Problem description:
Which lines of the listing below contain the word "female"? Return them.

Data for processing:
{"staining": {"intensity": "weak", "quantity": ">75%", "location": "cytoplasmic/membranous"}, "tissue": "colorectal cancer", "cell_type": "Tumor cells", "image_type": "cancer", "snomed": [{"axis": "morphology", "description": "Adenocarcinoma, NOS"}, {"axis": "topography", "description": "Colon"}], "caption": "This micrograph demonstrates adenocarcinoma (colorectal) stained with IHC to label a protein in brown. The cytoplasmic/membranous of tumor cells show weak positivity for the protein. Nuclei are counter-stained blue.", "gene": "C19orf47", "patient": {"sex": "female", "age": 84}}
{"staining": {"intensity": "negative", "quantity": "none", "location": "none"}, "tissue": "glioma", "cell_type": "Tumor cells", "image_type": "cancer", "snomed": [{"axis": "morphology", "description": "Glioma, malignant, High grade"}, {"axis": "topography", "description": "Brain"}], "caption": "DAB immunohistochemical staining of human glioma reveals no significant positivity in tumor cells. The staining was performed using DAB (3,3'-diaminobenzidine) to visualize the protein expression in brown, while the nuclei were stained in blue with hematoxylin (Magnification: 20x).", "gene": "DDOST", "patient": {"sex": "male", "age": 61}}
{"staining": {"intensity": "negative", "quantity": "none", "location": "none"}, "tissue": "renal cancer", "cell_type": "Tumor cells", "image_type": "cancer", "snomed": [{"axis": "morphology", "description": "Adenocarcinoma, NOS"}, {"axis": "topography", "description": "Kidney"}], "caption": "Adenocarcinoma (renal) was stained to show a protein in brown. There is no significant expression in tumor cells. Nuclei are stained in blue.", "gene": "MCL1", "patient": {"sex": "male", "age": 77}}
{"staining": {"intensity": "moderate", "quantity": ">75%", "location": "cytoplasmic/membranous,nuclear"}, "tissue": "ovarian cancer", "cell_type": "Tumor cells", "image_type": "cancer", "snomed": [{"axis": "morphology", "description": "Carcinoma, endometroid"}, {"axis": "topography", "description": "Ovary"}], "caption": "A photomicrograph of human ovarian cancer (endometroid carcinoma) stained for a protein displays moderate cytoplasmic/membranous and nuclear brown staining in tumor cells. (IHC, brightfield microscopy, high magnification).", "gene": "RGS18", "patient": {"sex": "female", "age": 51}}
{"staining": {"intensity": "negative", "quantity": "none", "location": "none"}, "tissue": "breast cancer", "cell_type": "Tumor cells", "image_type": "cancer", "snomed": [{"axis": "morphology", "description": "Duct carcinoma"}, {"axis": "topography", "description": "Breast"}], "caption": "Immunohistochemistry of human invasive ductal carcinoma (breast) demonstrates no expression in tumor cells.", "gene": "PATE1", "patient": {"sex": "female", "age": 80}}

Solution for this exercise:
{"staining": {"intensity": "weak", "quantity": ">75%", "location": "cytoplasmic/membranous"}, "tissue": "colorectal cancer", "cell_type": "Tumor cells", "image_type": "cancer", "snomed": [{"axis": "morphology", "description": "Adenocarcinoma, NOS"}, {"axis": "topography", "description": "Colon"}], "caption": "This micrograph demonstrates adenocarcinoma (colorectal) stained with IHC to label a protein in brown. The cytoplasmic/membranous of tumor cells show weak positivity for the protein. Nuclei are counter-stained blue.", "gene": "C19orf47", "patient": {"sex": "female", "age": 84}}
{"staining": {"intensity": "moderate", "quantity": ">75%", "location": "cytoplasmic/membranous,nuclear"}, "tissue": "ovarian cancer", "cell_type": "Tumor cells", "image_type": "cancer", "snomed": [{"axis": "morphology", "description": "Carcinoma, endometroid"}, {"axis": "topography", "description": "Ovary"}], "caption": "A photomicrograph of human ovarian cancer (endometroid carcinoma) stained for a protein displays moderate cytoplasmic/membranous and nuclear brown staining in tumor cells. (IHC, brightfield microscopy, high magnification).", "gene": "RGS18", "patient": {"sex": "female", "age": 51}}
{"staining": {"intensity": "negative", "quantity": "none", "location": "none"}, "tissue": "breast cancer", "cell_type": "Tumor cells", "image_type": "cancer", "snomed": [{"axis": "morphology", "description": "Duct carcinoma"}, {"axis": "topography", "description": "Breast"}], "caption": "Immunohistochemistry of human invasive ductal carcinoma (breast) demonstrates no expression in tumor cells.", "gene": "PATE1", "patient": {"sex": "female", "age": 80}}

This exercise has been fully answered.